EXERCISE PROMPT =>
Copy each line of the listing that includes "autora".

RECORDS SHOWN =>
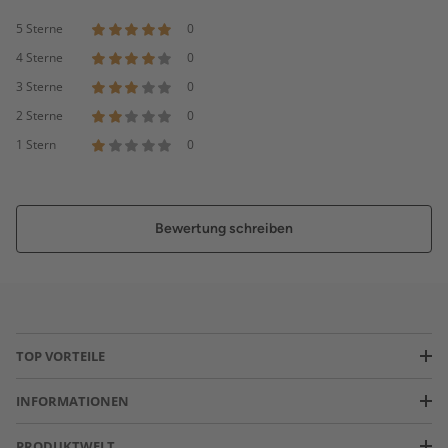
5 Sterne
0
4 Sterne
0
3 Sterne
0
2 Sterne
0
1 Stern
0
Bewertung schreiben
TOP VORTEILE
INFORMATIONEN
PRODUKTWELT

...

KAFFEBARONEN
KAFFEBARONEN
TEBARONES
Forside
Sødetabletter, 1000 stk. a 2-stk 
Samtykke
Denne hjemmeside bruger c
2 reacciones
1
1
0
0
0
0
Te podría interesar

--

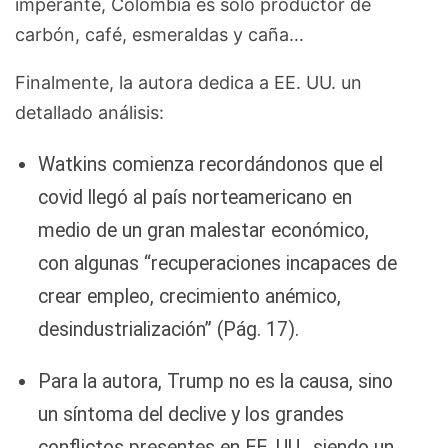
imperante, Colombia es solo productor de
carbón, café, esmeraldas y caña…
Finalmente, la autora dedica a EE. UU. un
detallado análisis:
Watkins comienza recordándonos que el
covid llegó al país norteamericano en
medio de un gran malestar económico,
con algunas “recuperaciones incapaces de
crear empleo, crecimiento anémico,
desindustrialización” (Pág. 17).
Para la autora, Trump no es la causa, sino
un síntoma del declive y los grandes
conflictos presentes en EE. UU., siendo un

FINISHED EXERCISE =>
Finalmente, la autora dedica a EE. UU. un
Para la autora, Trump no es la causa, sino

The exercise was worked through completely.